Он стал лихорадочно растирать ей руки, лицо, спину… Обмотал своим старым кашне ее шею и плечи. Пытался снять свою куртку… Она, едва шевеля губами, прошептала: «Два трупа – больше, чем один».

– Ну-ну, какие еще трупы, – пробурчал он, прижимая ее к своему свитеру и деловито укутывая дрожащую спину растянутыми полами видавшей виды куртки.

– Сейчас я вас отогрею… Эх, жаль нет с нами ни водки, ни коньяка. И как это я опростоволосился? Знал же, что будет собачий холод, и не взял фляжку.

Фляжка обнаружилась у запасливого интенданта, а ныне таможенника. В рот потекла мягкая огненная струя. Выходило, что в этот раз она не замерзнет.

Чуть только она остановилась, чтобы передохнуть, Генрих, приговаривая: «Еще неизвестно, что эти интенданты крадут на базах», – вытянул фляжку из ее одеревеневших рук и жадно припал к живительному источнику.

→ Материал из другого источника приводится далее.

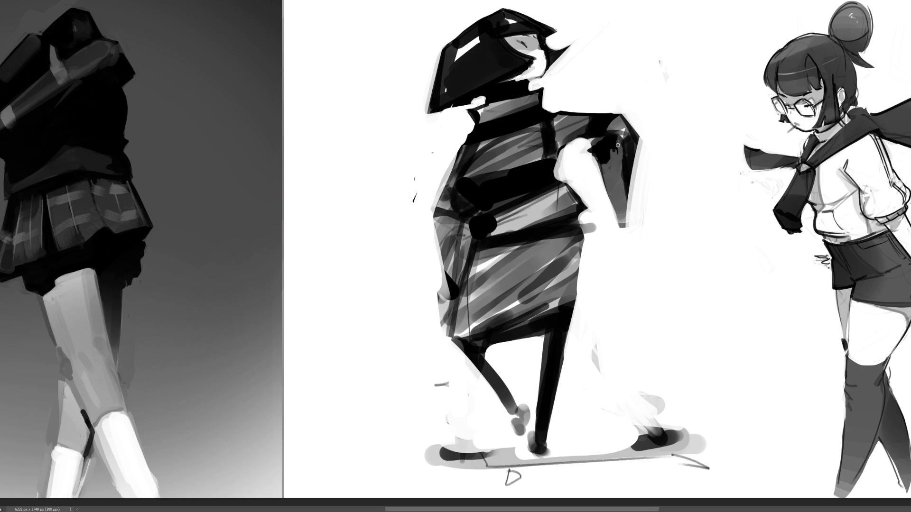
Try a white diagonal across the torso and a scabbard at the hip, undoing both
mouse_move(440, 190)
mouse_down()
mouse_move(484, 222)
mouse_move(463, 208)
mouse_up()
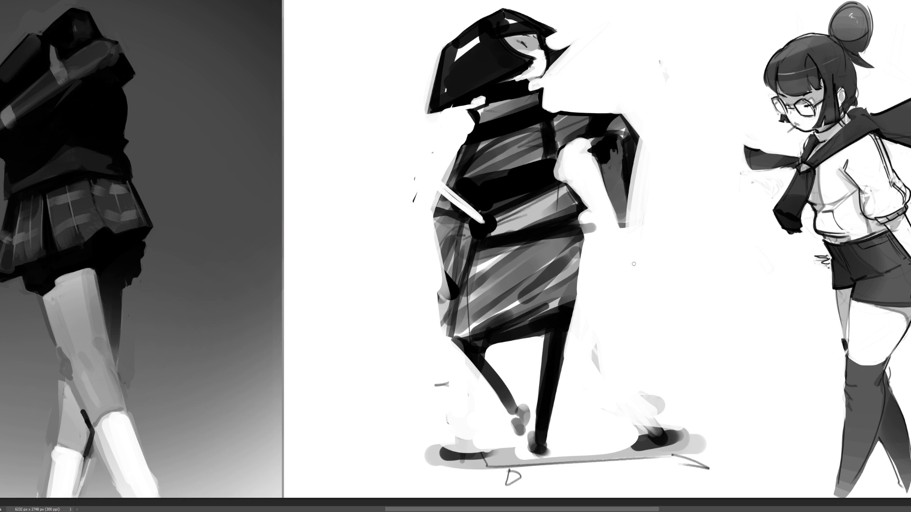
key(ctrl+z)
key(ctrl+z)
key(ctrl+z)
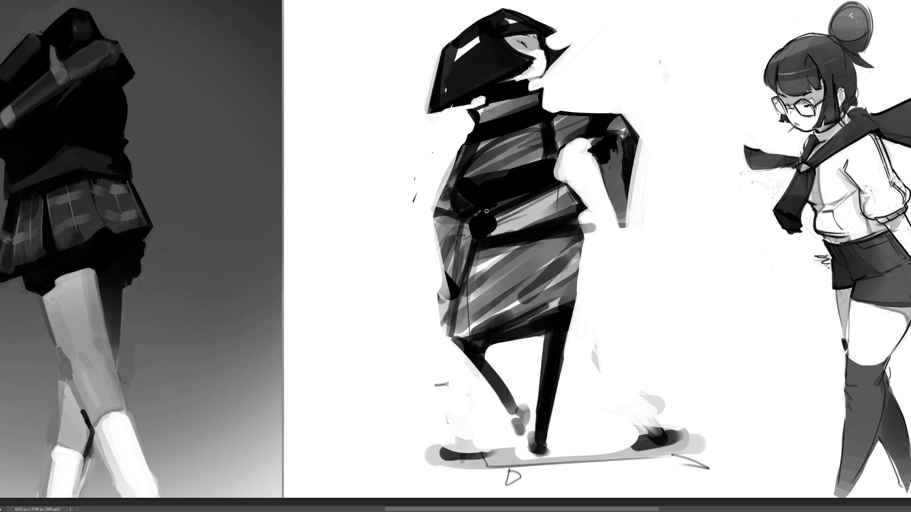
mouse_move(437, 269)
mouse_down()
mouse_move(383, 320)
mouse_move(445, 264)
mouse_move(372, 327)
mouse_move(440, 263)
mouse_up()
key(ctrl+z)
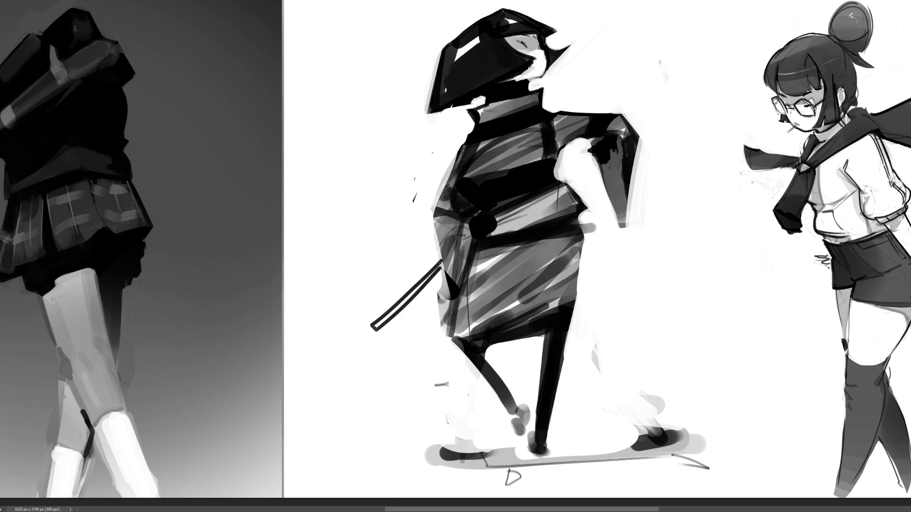
Draw the katana blade from the raised hand across the torso after several undone attempts
mouse_move(619, 142)
mouse_down()
mouse_move(650, 124)
mouse_move(434, 214)
mouse_up()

– Ничего, ничего – пить можно! Добрый коньячок хранится на таможенных складах!

– Да не брал я на базе… сам покупал, – с обидой отбивался от незаслуженного обвинения один генерал от другого – лжегенерала.

– Так я вам и поверю, что вы будете покупать превосходный «Наполеон»… по превосходной цене, когда в ваших руках непроходимый таможенный кордон? А? Хвалю за хороший вкус… но и я «Наполеон» от «Трех звездочек» мытищенского розлива отличу».

Они спустились вниз к подножию каменной славы и стали разыскивать среди множества выделенных городом автобусов свой. Кто-то окликнул их. Они увидели знакомых пэвэошников, не выдержавших испытания словом, и отогревавшихся в теперь уже действительно комфортабельных автобусах.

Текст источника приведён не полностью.